§ Given task A:
In the Nile cruise article, what is the name and profession of the guide who was introduced at the Cairo airport?
§ Given task B:
Turn the paragraph of the Nile cruise article that begins "Outside, our private shuttle" into a short bulleted list that keeps its main facts.
§ Given task C:
Proceed with the Nile cruise article from the point where it ends.

____ Quoted text

Wonders of the Nile
A river cruise along Egypt’s lifeline reveals a wealth of history,
culture and ancient treasures
By Alan Fox
(Scroll down to see a slide show.)We began our initial descent into the Egyptian capital of Cairo just after 8 a.m., as the pilot announced that the temperature on the ground was already 90 degrees and climbing. Our overnight flight from the South African city of Johannesburg had taken us from one end of the African continent to the other, and from winter to summer -- in the Sahara Desert. The view from the plane was of sand, for as far as the eye could see.
My wife, son and I had been traveling for nearly 24 hours since leaving Savute Elephant Camp in Botswana, the last stop of an 11-day safari, but our excitement at finally reaching the Land of the Pharaohs was impossible to contain. Ahead of us, that great, ancient city was coming to life as it had every day for more than a thousand years.
Cairo has one of the world's busiest airports, and as we walked into the terminal from the tarmac, we found a sea of people swarming a handful of immigration desks. Most visitors, including Americans, must have a visa and obtain it upon arrival, but before we could look for the end of the line, a representative from African Travel, the tour company we chose for this trip, stepped forward.
"My name is Mohammed, like half the men in Egypt," he joked, "but you can call me Mido."
In a matter of minutes, Mido whisked us through immigration, introduced us to our guide for the entire week, an Egyptologist named Hany, collected our bags and walked us through customs. Mido seemed to know everyone of importance in the airport.
Outside, our private shuttle was waiting along with our driver and an armed, plainclothes policeman dressed in suit and tie. Hany explained that Egypt goes to tremendous lengths to ensure the safety of tourists. In addition to a high-profile police presence at tourist attractions and hotels, the government frequently assigns officers to accompany groups of tourists, at no charge.

________
____ Records shown

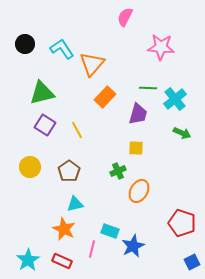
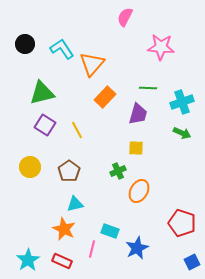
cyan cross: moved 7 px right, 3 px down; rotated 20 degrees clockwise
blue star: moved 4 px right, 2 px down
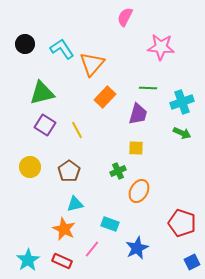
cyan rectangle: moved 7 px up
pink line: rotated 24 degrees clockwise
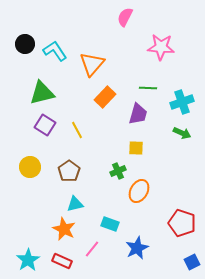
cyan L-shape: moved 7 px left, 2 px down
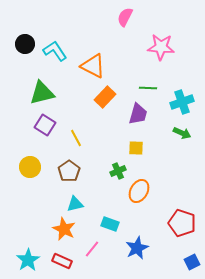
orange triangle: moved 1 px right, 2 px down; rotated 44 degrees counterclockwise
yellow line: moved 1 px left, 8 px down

________
____ Records shown

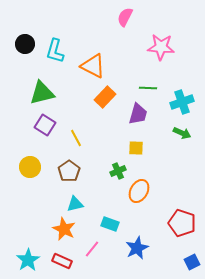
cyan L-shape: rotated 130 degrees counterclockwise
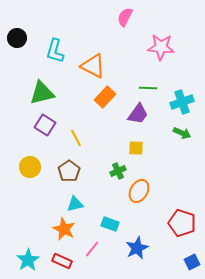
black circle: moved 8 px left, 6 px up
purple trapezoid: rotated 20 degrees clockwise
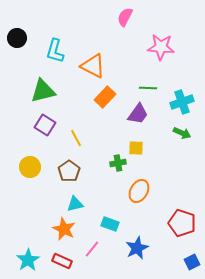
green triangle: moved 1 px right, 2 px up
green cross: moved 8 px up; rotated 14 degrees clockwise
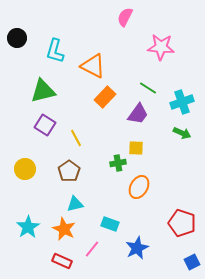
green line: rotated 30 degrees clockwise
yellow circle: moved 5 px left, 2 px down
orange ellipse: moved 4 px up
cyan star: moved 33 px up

________
____ Records shown

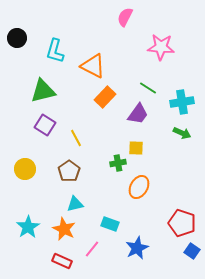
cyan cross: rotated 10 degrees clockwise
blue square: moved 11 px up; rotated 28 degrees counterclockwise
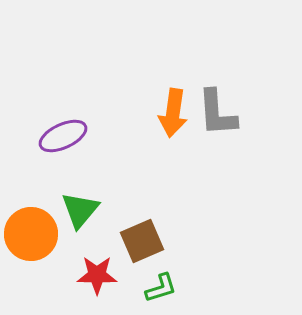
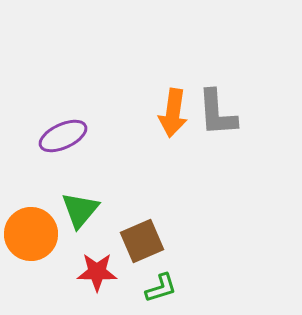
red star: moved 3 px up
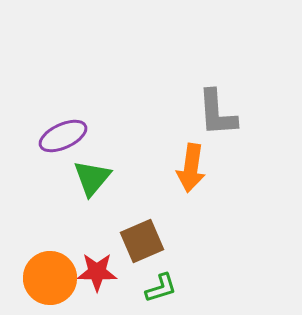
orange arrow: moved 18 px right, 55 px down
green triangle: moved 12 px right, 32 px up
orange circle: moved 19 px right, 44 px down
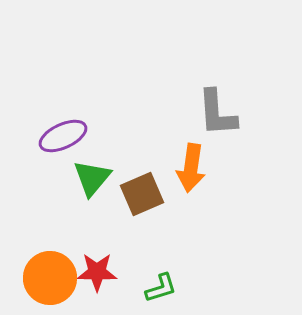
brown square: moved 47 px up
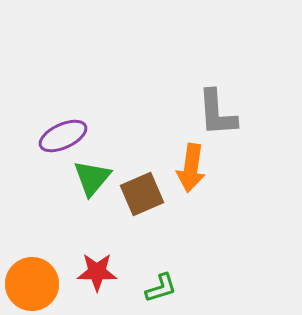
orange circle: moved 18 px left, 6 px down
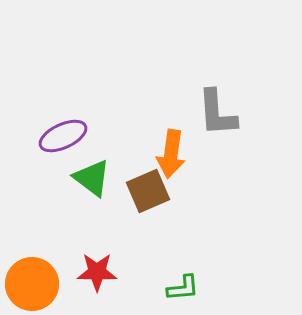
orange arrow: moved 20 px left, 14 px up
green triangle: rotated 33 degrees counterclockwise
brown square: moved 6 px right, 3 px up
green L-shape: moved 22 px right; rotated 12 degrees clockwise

________

§ Answer A:
His name is Hany, and he is an Egyptologist.

§ Answer B:
- A private shuttle, a driver and an armed plainclothes policeman in a suit and tie were waiting outside.
- Egypt works very hard to keep tourists safe.
- Tourist attractions and hotels have a visible police presence.
- The government often assigns officers to accompany tourist groups, free of charge.

§ Answer C:
Cairo is a sprawling city of 17 million people, but after 10 minutes I wondered how so many had survived the traffic. At first I thought that drivers changed lanes with reckless abandon, but then I realized "lanes" don't really exist out there. It's more of a free-for-all. Our driver was quite careful, but more than once I braced for a sideswipe that never came.
Not surprisingly, most of the buildings in Cairo are old, and in some areas they seem to be collapsing from the top down. Along the elevated freeway, we saw countless four- to six-story buildings crowned with nothing more than a section of wall and some protruding rebar.
Hany told us that taxes are higher on finished buildings than on unfinished ones, so top floors are frequently left incomplete -- permanently. It's curious that a tax loophole that resulted in such an eyesore would continue to exist for decades.
Then again, I'm not sure that explains all the structures we saw, as many of the top floors seemed to be covered with debris, as if entire sections had come tumbling down. All were still occupied, as evidenced by the laundry hanging out of windows in lower floors.
Another visual curiosity: Cairo has not been wired for cable TV, so satellite dishes sprout like mushrooms from the top of almost every structure, even those most in need of repair.
Most of the streets we passed were teeming with people, and the majority of men were dressed casually in slacks and shirts. There were a significant number dressed in the traditional ankle-length robe, or galabeya, and a much smaller number in business suits. Almost all the women we saw wore colorful scarves over their heads, long-sleeved blouses and ankle-length skirts or slacks. Some wore black burqas, loose-fitting, head-to-toe garments with a narrow slit -- sometimes veiled -- for the eyes.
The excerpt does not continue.